Ophelia bears down on North Carolina's Outer Banks

| 9/15/2005

Hurricane Ophelia continued its slow meandering across the lower East Coast, blanketing much of North Carolina in heavy rains and high winds.

According to the National Weather Service, as of 11 a.m. Thursday, Ophelia – a Category 1 Hurricane – was drifting east-northeastward just offshore near the North Carolina outer banks. A hurricane warning – meaning hurricane conditions are expected within the next 24 hours – remains in effect from Surf City, NC, to the North Carolina/Virginia border, including the Pamlico and Albemarle Sounds.

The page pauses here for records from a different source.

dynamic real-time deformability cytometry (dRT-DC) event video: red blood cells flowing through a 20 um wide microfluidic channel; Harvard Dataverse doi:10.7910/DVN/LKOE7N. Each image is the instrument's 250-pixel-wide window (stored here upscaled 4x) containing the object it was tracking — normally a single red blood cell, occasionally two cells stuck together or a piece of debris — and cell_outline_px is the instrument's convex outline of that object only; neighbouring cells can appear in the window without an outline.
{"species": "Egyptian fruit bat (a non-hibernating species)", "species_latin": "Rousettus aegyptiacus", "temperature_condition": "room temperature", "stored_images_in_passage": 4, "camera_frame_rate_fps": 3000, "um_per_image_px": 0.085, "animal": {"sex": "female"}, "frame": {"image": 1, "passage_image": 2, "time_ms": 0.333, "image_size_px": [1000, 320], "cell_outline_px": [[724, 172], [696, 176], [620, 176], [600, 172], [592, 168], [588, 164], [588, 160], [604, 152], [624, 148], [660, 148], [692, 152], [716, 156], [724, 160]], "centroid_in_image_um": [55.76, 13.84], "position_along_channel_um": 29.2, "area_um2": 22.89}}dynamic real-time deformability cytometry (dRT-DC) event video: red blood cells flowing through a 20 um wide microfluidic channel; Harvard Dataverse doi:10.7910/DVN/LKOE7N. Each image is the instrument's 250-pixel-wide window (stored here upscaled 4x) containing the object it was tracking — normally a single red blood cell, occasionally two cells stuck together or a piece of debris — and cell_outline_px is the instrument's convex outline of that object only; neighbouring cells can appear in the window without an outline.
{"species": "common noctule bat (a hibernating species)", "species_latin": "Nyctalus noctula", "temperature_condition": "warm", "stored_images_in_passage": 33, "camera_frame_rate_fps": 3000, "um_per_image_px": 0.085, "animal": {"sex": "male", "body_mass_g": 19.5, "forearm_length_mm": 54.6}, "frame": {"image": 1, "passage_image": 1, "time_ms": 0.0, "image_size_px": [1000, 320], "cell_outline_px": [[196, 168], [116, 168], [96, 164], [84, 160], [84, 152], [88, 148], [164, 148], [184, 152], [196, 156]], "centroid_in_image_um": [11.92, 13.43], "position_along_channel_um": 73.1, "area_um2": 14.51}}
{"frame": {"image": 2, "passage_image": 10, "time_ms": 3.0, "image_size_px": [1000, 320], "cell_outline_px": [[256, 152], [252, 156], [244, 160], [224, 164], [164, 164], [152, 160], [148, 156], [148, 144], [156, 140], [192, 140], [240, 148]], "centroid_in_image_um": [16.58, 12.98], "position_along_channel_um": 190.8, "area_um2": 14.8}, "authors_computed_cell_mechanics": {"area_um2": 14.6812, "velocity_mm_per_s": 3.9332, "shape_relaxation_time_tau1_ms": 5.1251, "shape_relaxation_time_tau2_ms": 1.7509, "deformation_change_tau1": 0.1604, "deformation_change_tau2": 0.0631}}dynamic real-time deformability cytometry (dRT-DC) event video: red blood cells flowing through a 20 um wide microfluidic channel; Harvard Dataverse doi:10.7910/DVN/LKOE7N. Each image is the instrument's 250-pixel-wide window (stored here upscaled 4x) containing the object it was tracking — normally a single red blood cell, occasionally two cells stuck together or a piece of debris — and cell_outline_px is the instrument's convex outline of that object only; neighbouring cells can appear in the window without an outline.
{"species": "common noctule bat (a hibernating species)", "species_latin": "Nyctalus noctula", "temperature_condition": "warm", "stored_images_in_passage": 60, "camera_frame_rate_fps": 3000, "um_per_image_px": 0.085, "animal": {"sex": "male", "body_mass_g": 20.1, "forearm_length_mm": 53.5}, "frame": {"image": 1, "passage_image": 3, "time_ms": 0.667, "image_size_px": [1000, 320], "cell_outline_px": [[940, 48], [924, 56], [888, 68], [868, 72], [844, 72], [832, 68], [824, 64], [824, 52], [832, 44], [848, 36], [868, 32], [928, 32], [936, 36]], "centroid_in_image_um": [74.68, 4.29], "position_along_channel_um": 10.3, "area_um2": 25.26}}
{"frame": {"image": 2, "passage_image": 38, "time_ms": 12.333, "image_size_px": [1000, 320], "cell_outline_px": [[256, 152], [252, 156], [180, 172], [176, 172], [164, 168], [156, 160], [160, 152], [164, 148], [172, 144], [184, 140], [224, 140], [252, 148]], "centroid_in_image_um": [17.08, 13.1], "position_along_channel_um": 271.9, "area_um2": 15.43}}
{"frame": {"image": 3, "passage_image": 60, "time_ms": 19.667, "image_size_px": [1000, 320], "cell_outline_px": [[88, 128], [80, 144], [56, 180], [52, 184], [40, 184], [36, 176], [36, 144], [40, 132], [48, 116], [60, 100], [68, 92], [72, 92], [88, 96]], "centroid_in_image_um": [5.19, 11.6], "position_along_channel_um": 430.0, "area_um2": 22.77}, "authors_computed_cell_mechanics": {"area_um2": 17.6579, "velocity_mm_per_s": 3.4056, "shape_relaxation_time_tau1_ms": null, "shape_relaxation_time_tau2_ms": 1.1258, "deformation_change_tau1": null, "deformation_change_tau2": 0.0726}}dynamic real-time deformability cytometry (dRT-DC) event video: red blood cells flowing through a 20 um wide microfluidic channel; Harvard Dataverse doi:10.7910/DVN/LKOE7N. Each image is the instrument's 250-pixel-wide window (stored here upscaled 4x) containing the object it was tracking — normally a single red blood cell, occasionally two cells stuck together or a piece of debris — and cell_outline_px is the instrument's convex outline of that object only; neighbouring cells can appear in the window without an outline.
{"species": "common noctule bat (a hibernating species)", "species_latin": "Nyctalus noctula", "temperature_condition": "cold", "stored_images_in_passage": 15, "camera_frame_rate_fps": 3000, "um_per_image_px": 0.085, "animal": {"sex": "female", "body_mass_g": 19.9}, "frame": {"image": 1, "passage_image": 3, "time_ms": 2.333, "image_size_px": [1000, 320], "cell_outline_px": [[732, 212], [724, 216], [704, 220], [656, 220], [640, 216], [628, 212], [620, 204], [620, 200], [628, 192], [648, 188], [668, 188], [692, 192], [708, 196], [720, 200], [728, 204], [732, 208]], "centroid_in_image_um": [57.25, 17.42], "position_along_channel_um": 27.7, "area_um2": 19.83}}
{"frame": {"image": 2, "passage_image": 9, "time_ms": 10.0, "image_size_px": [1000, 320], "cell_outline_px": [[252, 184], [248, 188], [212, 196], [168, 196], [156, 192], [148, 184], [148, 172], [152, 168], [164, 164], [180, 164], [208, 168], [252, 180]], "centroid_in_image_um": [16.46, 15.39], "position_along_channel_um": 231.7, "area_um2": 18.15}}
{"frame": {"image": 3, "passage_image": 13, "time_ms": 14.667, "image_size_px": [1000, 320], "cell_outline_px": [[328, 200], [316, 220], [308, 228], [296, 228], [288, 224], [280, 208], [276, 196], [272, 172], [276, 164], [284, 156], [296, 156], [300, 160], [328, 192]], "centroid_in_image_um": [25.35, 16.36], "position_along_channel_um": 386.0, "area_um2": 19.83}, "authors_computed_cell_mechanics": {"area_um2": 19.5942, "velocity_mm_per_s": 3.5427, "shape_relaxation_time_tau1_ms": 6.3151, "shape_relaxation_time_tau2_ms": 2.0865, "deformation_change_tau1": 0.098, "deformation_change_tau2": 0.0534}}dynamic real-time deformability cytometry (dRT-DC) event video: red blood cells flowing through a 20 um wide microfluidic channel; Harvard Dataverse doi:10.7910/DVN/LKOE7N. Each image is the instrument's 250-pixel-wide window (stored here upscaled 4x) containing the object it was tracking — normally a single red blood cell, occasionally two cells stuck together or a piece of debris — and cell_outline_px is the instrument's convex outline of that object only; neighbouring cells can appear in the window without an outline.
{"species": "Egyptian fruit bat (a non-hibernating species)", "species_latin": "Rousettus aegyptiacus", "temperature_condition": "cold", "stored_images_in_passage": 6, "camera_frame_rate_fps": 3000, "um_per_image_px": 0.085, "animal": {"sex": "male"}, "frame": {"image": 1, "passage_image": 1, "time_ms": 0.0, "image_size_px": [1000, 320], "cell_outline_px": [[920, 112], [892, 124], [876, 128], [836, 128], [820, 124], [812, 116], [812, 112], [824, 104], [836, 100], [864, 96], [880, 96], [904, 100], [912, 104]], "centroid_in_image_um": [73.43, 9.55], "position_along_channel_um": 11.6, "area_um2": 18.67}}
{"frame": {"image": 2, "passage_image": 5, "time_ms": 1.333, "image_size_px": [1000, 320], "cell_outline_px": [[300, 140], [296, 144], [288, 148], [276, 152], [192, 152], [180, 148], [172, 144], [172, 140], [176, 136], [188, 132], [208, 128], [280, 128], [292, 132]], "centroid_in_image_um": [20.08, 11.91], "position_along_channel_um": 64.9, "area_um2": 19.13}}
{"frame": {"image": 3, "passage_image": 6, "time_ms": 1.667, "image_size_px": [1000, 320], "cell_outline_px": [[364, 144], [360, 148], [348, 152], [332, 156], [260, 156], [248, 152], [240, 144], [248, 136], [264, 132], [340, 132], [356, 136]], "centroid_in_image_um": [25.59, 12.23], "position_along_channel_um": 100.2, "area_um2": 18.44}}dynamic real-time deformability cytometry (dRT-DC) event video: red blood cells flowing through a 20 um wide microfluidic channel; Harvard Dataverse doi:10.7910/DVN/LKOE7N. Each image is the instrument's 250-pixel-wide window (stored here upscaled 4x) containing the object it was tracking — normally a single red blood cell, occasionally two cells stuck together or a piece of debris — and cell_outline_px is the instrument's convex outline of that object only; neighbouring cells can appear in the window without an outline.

A tropical storm warning – meaning tropical storm conditions are expected within the next 24 hours – remains in effect north of the North Carolina/Virginia border to Cape Charles Light, VA, including Chesapeake Bay south of New Point Comfort.

The center of Ophelia was located about 30 miles south-southwest of Cape Hatteras, NC, and about 55 miles east-northeast of Cape Lookout, NC.

Ophelia is drifting toward the east-northeast at 3 mph, and is expected to continue in this direction for the next 24 hours. While the center of Ophelia is forecast to remain just offshore and move parallel to the North Carolina Outer Banks, the northern eyewall is expected to remain over the Outer Banks during the next 12 to 24 hours.

Maximum sustained winds are near 80 mph with higher gusts. Hurricane-force winds extend outward up to 40 miles from the center, and tropical storm-force winds extend outward up to 140 miles.

Maximum coastal storm surge flooding of 2 to 4 feet above normal tide levels, along with large and dangerous battering waves, can be expected in areas of onshore flow. A storm surge of 6 to 8 feet is possible at the heads of bays and rivers.

Ophelia is expected to produce additional rainfall accumulations of 3 to 5 inches over portions of extreme eastern North Carolina, including the Outer Banks, during the next 24 hours.